開戦2日前、東條首相は号泣
3氏にはそれぞれ、代表的な著作がある。半藤氏の『日本のいちばん長い日』は、「昭和20年8月15日」直前の、緊迫した24時間を徹底した取材で再構成する。「ポツダム宣言受諾」は粛々と行われたのではなく、「玉音放送」を阻止しようとする徹底抗戦派のクーデター未遂事件など、今日の常識では考えられないようなことが日本の中枢部で起きていたことをリアルに描いた。2度も映画化されている。
加藤氏の『それでも日本人は「戦争」を選んだ』は09年刊行。10年には小林秀雄賞を受賞。16年には新潮文庫に入り、ロングセラーとなっている。
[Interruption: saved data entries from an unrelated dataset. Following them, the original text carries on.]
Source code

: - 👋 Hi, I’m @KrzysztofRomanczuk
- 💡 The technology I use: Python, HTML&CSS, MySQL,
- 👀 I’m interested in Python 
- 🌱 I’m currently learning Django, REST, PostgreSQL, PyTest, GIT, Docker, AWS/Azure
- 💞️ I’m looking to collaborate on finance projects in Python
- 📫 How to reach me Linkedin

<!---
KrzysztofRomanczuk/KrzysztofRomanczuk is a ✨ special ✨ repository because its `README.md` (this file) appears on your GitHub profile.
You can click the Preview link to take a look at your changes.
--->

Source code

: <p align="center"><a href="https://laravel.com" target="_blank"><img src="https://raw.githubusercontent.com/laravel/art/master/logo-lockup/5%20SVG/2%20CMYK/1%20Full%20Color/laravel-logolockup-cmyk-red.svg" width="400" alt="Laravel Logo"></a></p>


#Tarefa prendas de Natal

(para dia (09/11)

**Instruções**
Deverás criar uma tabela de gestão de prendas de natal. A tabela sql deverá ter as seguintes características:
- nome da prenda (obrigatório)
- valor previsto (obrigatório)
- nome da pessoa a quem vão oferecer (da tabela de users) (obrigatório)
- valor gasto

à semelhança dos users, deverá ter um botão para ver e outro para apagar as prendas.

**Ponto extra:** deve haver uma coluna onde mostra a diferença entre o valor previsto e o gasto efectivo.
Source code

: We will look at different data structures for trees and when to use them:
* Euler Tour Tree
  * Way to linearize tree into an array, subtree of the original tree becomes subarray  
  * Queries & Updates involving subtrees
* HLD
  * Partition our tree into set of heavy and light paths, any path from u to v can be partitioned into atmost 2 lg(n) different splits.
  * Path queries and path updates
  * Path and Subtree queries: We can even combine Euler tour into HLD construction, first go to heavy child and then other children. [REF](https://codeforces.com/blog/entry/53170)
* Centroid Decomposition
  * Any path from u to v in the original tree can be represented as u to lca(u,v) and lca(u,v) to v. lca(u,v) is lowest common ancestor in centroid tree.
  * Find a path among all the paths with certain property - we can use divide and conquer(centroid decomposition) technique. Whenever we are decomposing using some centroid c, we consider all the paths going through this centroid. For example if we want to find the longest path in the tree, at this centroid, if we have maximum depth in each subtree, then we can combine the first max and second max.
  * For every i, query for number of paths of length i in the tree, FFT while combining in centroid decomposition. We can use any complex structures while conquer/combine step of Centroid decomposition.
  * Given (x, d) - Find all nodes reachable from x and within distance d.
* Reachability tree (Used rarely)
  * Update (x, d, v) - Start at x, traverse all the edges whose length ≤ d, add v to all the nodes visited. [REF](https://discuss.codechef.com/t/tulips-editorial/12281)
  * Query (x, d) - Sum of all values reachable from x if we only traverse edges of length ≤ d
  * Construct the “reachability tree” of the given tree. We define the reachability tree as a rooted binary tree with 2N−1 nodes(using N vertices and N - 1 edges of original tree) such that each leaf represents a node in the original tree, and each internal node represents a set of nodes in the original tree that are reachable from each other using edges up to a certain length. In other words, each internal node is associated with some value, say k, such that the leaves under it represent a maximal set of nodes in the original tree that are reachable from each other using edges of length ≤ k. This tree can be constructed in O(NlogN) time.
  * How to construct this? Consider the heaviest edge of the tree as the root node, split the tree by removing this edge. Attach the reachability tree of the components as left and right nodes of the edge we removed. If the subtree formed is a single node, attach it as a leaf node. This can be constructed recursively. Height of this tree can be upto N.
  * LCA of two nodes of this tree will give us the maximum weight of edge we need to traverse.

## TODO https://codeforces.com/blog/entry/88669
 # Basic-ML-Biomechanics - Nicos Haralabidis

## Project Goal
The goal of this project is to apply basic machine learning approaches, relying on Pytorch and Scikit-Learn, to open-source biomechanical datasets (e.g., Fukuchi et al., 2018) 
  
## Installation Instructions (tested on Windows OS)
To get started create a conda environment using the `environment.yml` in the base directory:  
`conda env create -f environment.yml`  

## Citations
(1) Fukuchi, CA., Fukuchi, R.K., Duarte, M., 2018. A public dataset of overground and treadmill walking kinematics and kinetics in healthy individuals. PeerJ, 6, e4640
大きな特徴は、日本が対米戦争を「必然」としてかなり前から準備していたことを指摘していることだ。1923年には、陸海軍ともに米国が想定敵国の第一とし、シミュレーションを重ねていたと明かす。神奈川県の私立栄光学園の中高生に5日間の特別講義した内容をもとにしている。生徒たちとの質疑応答などもあり、わかりやすい。
多数の戦争関係者と会ってきた保阪氏の著作には、意外なエピソードが多い。『昭和の怪物 七つの謎』には、開戦2日前の1941年12月6日、東條英機首相が官邸の一室で皇居に向かって正座し、号泣していた話が出てくる。その姿を東條夫人がそっと襖を開けて目撃していたという。保阪さんの取材に夫人自身が明かした秘話だ。